→ **Job**: Each line of the data must be written out again verbatim; no image belongs in the copy.

→ **Source texts of formatted documents**:
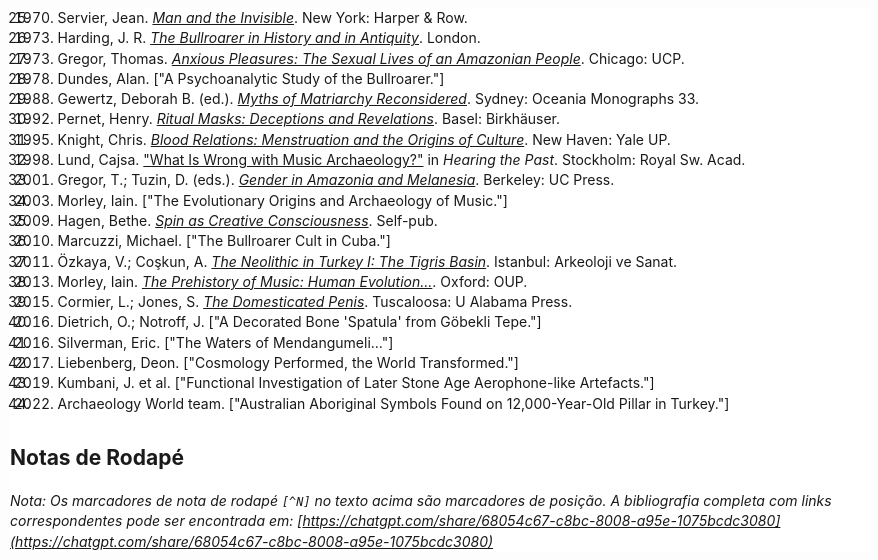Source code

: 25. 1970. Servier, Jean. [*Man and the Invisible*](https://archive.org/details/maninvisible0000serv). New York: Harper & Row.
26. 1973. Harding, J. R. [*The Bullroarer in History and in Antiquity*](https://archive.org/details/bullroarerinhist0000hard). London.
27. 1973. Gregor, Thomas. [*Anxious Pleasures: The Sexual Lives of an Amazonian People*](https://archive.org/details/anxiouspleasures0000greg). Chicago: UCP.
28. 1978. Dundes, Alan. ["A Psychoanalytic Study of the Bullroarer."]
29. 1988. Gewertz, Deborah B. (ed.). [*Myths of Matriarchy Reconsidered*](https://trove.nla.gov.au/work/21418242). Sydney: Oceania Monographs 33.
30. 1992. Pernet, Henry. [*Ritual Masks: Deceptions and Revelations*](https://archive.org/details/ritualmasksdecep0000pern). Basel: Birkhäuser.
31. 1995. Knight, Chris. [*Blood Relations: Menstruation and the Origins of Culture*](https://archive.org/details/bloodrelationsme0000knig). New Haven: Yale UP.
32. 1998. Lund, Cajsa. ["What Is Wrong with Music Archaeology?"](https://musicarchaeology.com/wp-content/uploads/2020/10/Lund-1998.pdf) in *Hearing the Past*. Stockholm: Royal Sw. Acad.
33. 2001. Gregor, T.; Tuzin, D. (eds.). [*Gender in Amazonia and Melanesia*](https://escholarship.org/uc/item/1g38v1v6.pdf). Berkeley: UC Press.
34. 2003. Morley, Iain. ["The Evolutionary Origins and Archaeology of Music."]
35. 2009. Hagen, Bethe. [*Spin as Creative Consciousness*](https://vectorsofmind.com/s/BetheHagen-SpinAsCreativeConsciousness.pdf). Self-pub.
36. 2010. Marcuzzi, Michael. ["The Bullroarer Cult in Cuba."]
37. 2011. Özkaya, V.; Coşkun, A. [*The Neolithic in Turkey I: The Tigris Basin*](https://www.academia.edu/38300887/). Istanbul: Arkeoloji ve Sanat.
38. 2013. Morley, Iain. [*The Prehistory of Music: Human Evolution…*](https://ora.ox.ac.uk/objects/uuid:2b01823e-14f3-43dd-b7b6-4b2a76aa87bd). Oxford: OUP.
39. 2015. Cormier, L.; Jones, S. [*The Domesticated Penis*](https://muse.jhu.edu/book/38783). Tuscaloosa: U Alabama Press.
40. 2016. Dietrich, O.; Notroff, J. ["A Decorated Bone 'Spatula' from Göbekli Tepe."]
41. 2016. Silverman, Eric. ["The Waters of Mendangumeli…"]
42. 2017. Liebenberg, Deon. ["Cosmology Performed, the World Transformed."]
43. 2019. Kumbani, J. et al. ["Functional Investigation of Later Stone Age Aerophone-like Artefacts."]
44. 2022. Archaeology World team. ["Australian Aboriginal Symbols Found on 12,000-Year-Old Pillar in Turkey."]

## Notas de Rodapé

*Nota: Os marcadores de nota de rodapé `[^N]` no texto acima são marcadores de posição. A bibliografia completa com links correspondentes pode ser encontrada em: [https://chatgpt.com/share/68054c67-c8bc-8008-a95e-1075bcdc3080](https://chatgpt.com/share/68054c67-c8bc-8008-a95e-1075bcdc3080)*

→ **Problem solution**:
Source code

: 25. 1970. Servier, Jean. [*Man and the Invisible*](https://archive.org/details/maninvisible0000serv). New York: Harper & Row.
26. 1973. Harding, J. R. [*The Bullroarer in History and in Antiquity*](https://archive.org/details/bullroarerinhist0000hard). London.
27. 1973. Gregor, Thomas. [*Anxious Pleasures: The Sexual Lives of an Amazonian People*](https://archive.org/details/anxiouspleasures0000greg). Chicago: UCP.
28. 1978. Dundes, Alan. ["A Psychoanalytic Study of the Bullroarer."]
29. 1988. Gewertz, Deborah B. (ed.). [*Myths of Matriarchy Reconsidered*](https://trove.nla.gov.au/work/21418242). Sydney: Oceania Monographs 33.
30. 1992. Pernet, Henry. [*Ritual Masks: Deceptions and Revelations*](https://archive.org/details/ritualmasksdecep0000pern). Basel: Birkhäuser.
31. 1995. Knight, Chris. [*Blood Relations: Menstruation and the Origins of Culture*](https://archive.org/details/bloodrelationsme0000knig). New Haven: Yale UP.
32. 1998. Lund, Cajsa. ["What Is Wrong with Music Archaeology?"](https://musicarchaeology.com/wp-content/uploads/2020/10/Lund-1998.pdf) in *Hearing the Past*. Stockholm: Royal Sw. Acad.
33. 2001. Gregor, T.; Tuzin, D. (eds.). [*Gender in Amazonia and Melanesia*](https://escholarship.org/uc/item/1g38v1v6.pdf). Berkeley: UC Press.
34. 2003. Morley, Iain. ["The Evolutionary Origins and Archaeology of Music."]
35. 2009. Hagen, Bethe. [*Spin as Creative Consciousness*](https://vectorsofmind.com/s/BetheHagen-SpinAsCreativeConsciousness.pdf). Self-pub.
36. 2010. Marcuzzi, Michael. ["The Bullroarer Cult in Cuba."]
37. 2011. Özkaya, V.; Coşkun, A. [*The Neolithic in Turkey I: The Tigris Basin*](https://www.academia.edu/38300887/). Istanbul: Arkeoloji ve Sanat.
38. 2013. Morley, Iain. [*The Prehistory of Music: Human Evolution…*](https://ora.ox.ac.uk/objects/uuid:2b01823e-14f3-43dd-b7b6-4b2a76aa87bd). Oxford: OUP.
39. 2015. Cormier, L.; Jones, S. [*The Domesticated Penis*](https://muse.jhu.edu/book/38783). Tuscaloosa: U Alabama Press.
40. 2016. Dietrich, O.; Notroff, J. ["A Decorated Bone 'Spatula' from Göbekli Tepe."]
41. 2016. Silverman, Eric. ["The Waters of Mendangumeli…"]
42. 2017. Liebenberg, Deon. ["Cosmology Performed, the World Transformed."]
43. 2019. Kumbani, J. et al. ["Functional Investigation of Later Stone Age Aerophone-like Artefacts."]
44. 2022. Archaeology World team. ["Australian Aboriginal Symbols Found on 12,000-Year-Old Pillar in Turkey."]

## Notas de Rodapé

*Nota: Os marcadores de nota de rodapé `[^N]` no texto acima são marcadores de posição. A bibliografia completa com links correspondentes pode ser encontrada em: [https://chatgpt.com/share/68054c67-c8bc-8008-a95e-1075bcdc3080](https://chatgpt.com/share/68054c67-c8bc-8008-a95e-1075bcdc3080)*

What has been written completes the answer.